Alok Tandon, CEO, INOX Leisure Ltd, said, “I would say that all our new properties, all the properties that we have designed from as a green field project are accessible. There are a few properties which we have acquired over a period of time. There too we ensure that at least one or two auditoriums are wheelchair friendly.”
While accessibility is the rising travel trend, finding critical information regarding accessible travel is tough. To meet this need, Mumbai entrepreneur Yeshwant Holkar has launched the country’s first online travel platform for people with disabilities. Umoja.in is like a search engine for people to find hotels that can meet their accessibility needs.
Yeshwant Holkar, CEO and Founder of UMOJA, says, “I realized that there are so many people actually that need this. There are 1.1 billion people in the world with disabilities so why not try and leverage technology to provide this kind of information for people who need it so that they can really travel with confidence.”

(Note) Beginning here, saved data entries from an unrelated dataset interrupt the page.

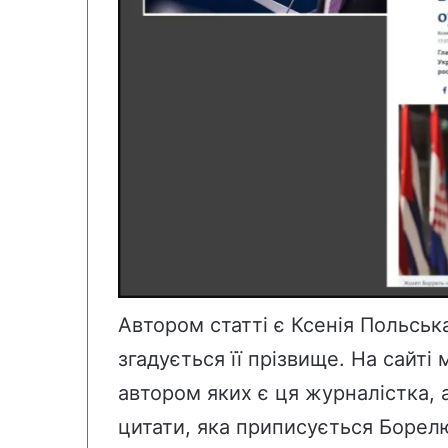
Автором статті є Ксенія Польська,
згадується її прізвище. На сайті
автором яких є ця журналістка, 
цитати, яка приписується Борелю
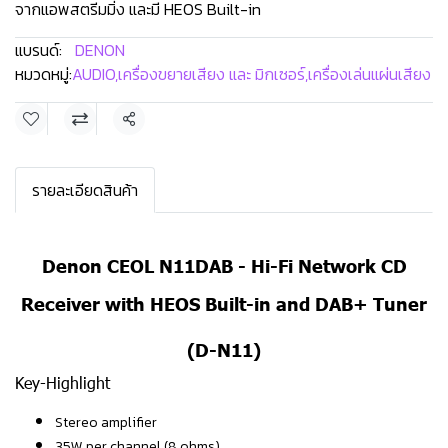
จากแอพสตรีมมิ่ง และมี HEOS Built-in
แบรนด์:
DENON
หมวดหมู่:
AUDIO
,
เครื่องขยายเสียง และ มิกเซอร์
,
เครื่องเล่นแผ่นเสียง
แชร์
รายละเอียดสินค้า
Denon CEOL N11DAB - Hi-Fi Network CD
Receiver with HEOS Built-in and DAB+ Tuner
(D-N11)
Key-Highlight
Stereo amplifier
35W per channel (8 ohms)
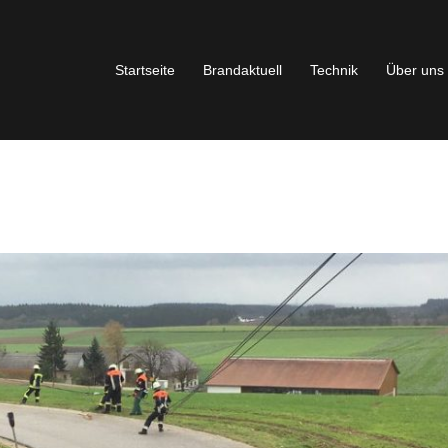
Startseite
Brandaktuell
Technik
Über uns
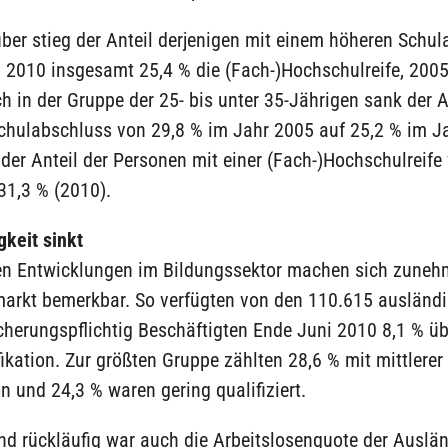
er stieg der Anteil derjenigen mit einem höheren Schul
 2010 insgesamt 25,4 % die (Fach-)Hochschulreife, 200
h in der Gruppe der 25- bis unter 35-Jährigen sank der A
chulabschluss von 29,8 % im Jahr 2005 auf 25,2 % im J
 der Anteil der Personen mit einer (Fach-)Hochschulreife
31,3 % (2010).
gkeit sinkt
ven Entwicklungen im Bildungssektor machen sich zune
markt bemerkbar. So verfügten von den 110.615 ausländ
cherungspflichtig Beschäftigten Ende Juni 2010 8,1 % üb
ikation. Zur größten Gruppe zählten 28,6 % mit mittlerer
on und 24,3 % waren gering qualifiziert.
d rückläufig war auch die Arbeitslosenquote der Auslän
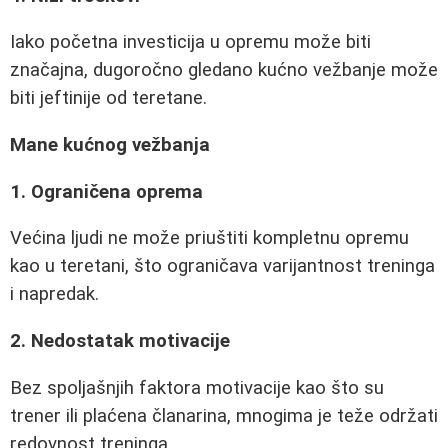
Iako početna investicija u opremu može biti
značajna, dugoročno gledano kućno vežbanje može
biti jeftinije od teretane.
Mane kućnog vežbanja
1. Ograničena oprema
Većina ljudi ne može priuštiti kompletnu opremu
kao u teretani, što ograničava varijantnost treninga
i napredak.
2. Nedostatak motivacije
Bez spoljašnjih faktora motivacije kao što su
trener ili plaćena članarina, mnogima je teže održati
redovnost treninga.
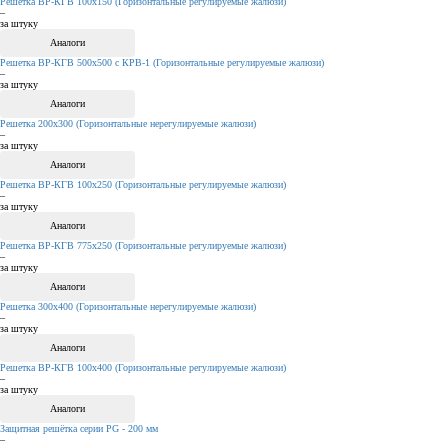
Решетка ВР-КГВ 100х150 (Горизонтальные регулируемые жалюзи)
–
за штуку
Аналоги
Решетка ВР-КГВ 500х500 с КРВ-1 (Горизонтальные регулируемые жалюзи)
–
за штуку
Аналоги
Решетка 200х300 (Горизонтальные нерегулируемые жалюзи)
–
за штуку
Аналоги
Решетка ВР-КГВ 100х250 (Горизонтальные регулируемые жалюзи)
–
за штуку
Аналоги
Решетка ВР-КГВ 775х250 (Горизонтальные регулируемые жалюзи)
–
за штуку
Аналоги
Решетка 300х400 (Горизонтальные нерегулируемые жалюзи)
–
за штуку
Аналоги
Решетка ВР-КГВ 100х400 (Горизонтальные регулируемые жалюзи)
–
за штуку
Аналоги
Защитная решётка серии PG - 200 мм
–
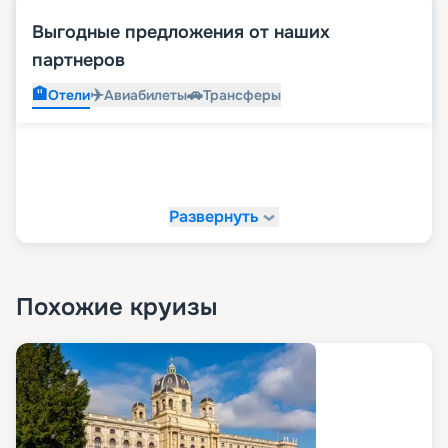
Выгодные предложения от наших
партнеров
🏨
✈️
🚗
Отели
Авиабилеты
Трансферы
Развернуть
Похожие круизы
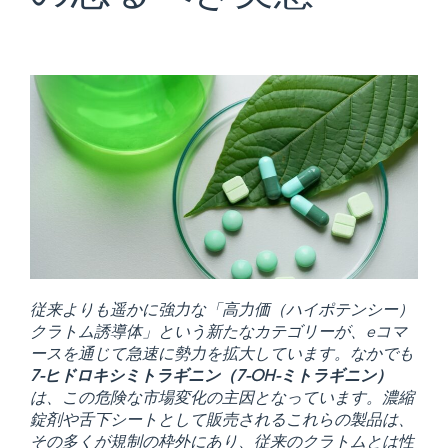
従来よりも遥かに強力な「高力価（ハイポテンシー）
クラトム誘導体」という新たなカテゴリーが、eコマ
ースを通じて急速に勢力を拡大しています。なかでも
7-ヒドロキシミトラギニン（7-OH-ミトラギニン）
は、この危険な市場変化の主因となっています。濃縮
錠剤や舌下シートとして販売されるこれらの製品は、
その多くが規制の枠外にあり、従来のクラトムとは性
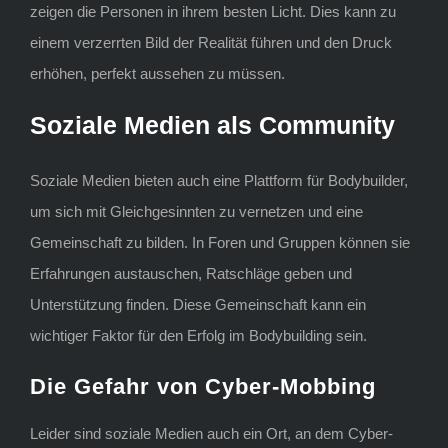
zeigen die Personen in ihrem besten Licht. Dies kann zu
einem verzerrten Bild der Realität führen und den Druck
erhöhen, perfekt aussehen zu müssen.
Soziale Medien als Community
Soziale Medien bieten auch eine Plattform für Bodybuilder,
um sich mit Gleichgesinnten zu vernetzen und eine
Gemeinschaft zu bilden. In Foren und Gruppen können sie
Erfahrungen austauschen, Ratschläge geben und
Unterstützung finden. Diese Gemeinschaft kann ein
wichtiger Faktor für den Erfolg im Bodybuilding sein.
Die Gefahr von Cyber-Mobbing
Leider sind soziale Medien auch ein Ort, an dem Cyber-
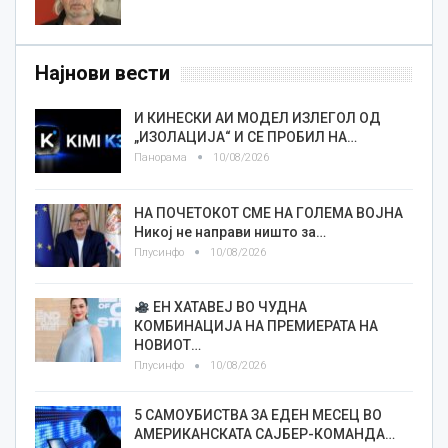
Најнови вести
И КИНЕСКИ АИ МОДЕЛ ИЗЛЕГОЛ ОД
„ИЗОЛАЦИЈА“ И СЕ ПРОБИЛ НА…
Панорама
10/08/2026
НА ПОЧЕТОКОТ СМЕ НА ГОЛЕМА ВОЈНА
Никој не направи ништо за…
Плусинфо
10/08/2026
ЕН ХАТАВЕЈ ВО ЧУДНА
КОМБИНАЦИЈА НА ПРЕМИЕРАТА НА
НОВИОТ…
Плусинфо
10/08/2026
5 САМОУБИСТВА ЗА ЕДЕН МЕСЕЦ ВО
АМЕРИКАНСКАТА САЈБЕР-КОМАНДА…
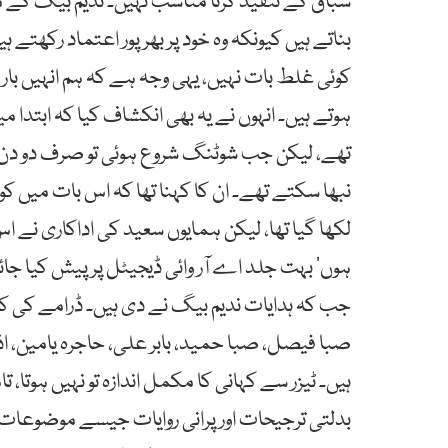
سباق کے تنقید کرنا مناسب نہیں۔ ندیم بیگ کے م
بناتے ہیں کیونکہ وہ خود پر بھرپور اعتماد رکھتے ہی
کوئی غلط بات نہیں، یہی وجہ ہے کہ ہم انہیں با
ہوتے ہیں۔ انہوں نے یہ بھی انکشاف کیا کہ ابتدا م
تھے، لیکن جب شوٹنگ شروع ہوئی تو صرف دو دن می
نبھا سکتے تھے۔ ان کا کہنا تھا کہ اس بات میں 
لکھا گیا تھا، لیکن ہمایوں سعید کی اداکاری نے اس 
ہوں‘ بہت جلد اے آر وائی ڈیجیٹل پر پیش کیا جا
جب کہ ہدایات ندیم بیگ نے دی ہیں۔ ڈرامے کی 
صبا فیصل، صبا حمید، بابر علی، حاجرہ یامین، اذ
ہیں۔ ٹیزر سے کہانی کا مکمل اندازہ تو نہیں ہوتا
بدلتی ترجیحات اور پرانی روایات جیسے موضوعات ک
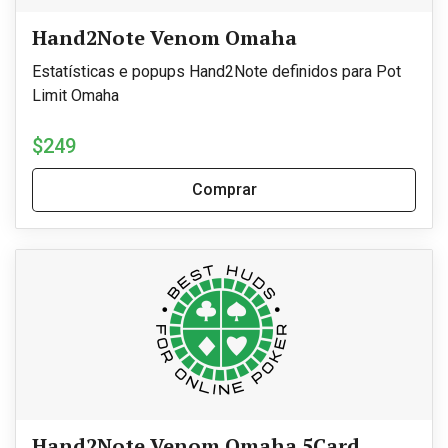
Hand2Note Venom Omaha
Estatísticas e popups Hand2Note definidos para Pot
Limit Omaha
$249
Comprar
Hand2Note Venom Omaha 5Card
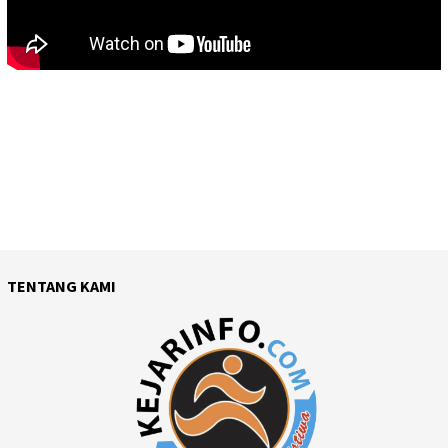
TENTANG KAMI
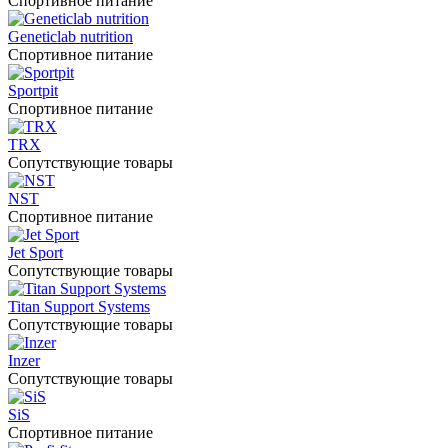
Спортивное питание
Geneticlab nutrition
Спортивное питание
Sportpit
Спортивное питание
TRX
Сопутствующие товары
NST
Спортивное питание
Jet Sport
Сопутствующие товары
Titan Support Systems
Сопутствующие товары
Inzer
Сопутствующие товары
SiS
Спортивное питание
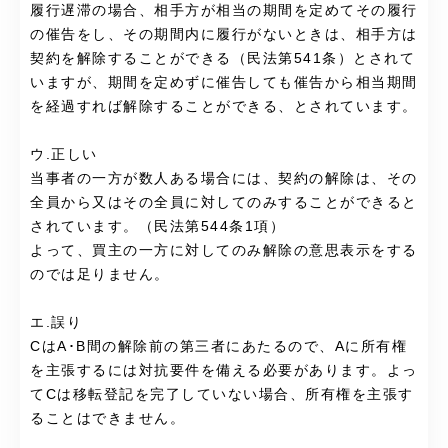
履行遅滞の場合、相手方が相当の期間を定めてその履行
の催告をし、その期間内に履行がないときは、相手方は
契約を解除することができる（民法第541条）とされて
いますが、期間を定めずに催告しても催告から相当期間
を経過すれば解除することができる、とされています。
ウ.正しい
当事者の一方が数人ある場合には、契約の解除は、その
全員から又はその全員に対してのみすることができると
されています。（民法第544条1項）
よって、買主の一方に対してのみ解除の意思表示をする
のでは足りません。
エ.誤り
CはA･B間の解除前の第三者にあたるので、Aに所有権
を主張するには対抗要件を備える必要があります。よっ
てCは移転登記を完了していない場合、所有権を主張す
ることはできません。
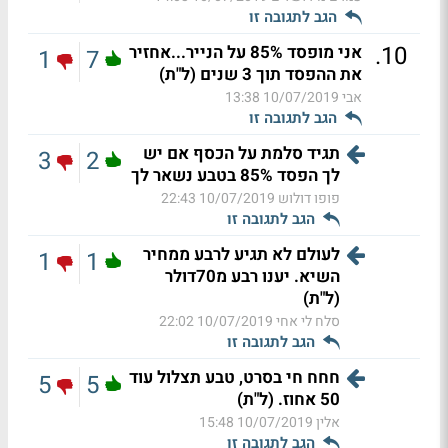
הגב לתגובה זו
.
10
אני מופסד 85% על הנייר...אחזיר
1
7
את ההפסד תוך 3 שנים (ל"ת)
אבי
10/07/2019 13:38
הגב לתגובה זו
תגיד סלמת על הכסף אם יש
3
2
לך הפסד 85% בטבע נשאר לך
פופו דולוש
10/07/2019 22:43
הגב לתגובה זו
לעולם לא תגיע לרבע ממחיר
1
1
השיא. יענו רבע מ70דולר
(ל"ת)
סלח לי אחי
10/07/2019 22:02
הגב לתגובה זו
חחח חי בסרט, טבע תצלול עוד
5
5
50 אחוז. (ל"ת)
אלין
10/07/2019 15:48
הגב לתגובה זו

Mr Holkar believes that while a number of hotels may not yet be universally accessible, they have put in the work to become accessible to certain categories. The guest wins, the hotel wins.
“We are actually opening up to any hotel in India that would like to understand how accessible they are and for what type of disability they are accessible we are inviting them to come on the site download our app or we can send them an offline version of the assessment and we will provide them a comprehensive absolutely free report of exactly how their hotel is accessible,” he says.
Umoja.in wants to become a marketplace for accessible restaurants, taxi services, health care providers, professional caregivers, and equipment rentals. Clearly these initiatives across different sectors will unlock travel for many people. It’s a signal that accessibility’s time has come.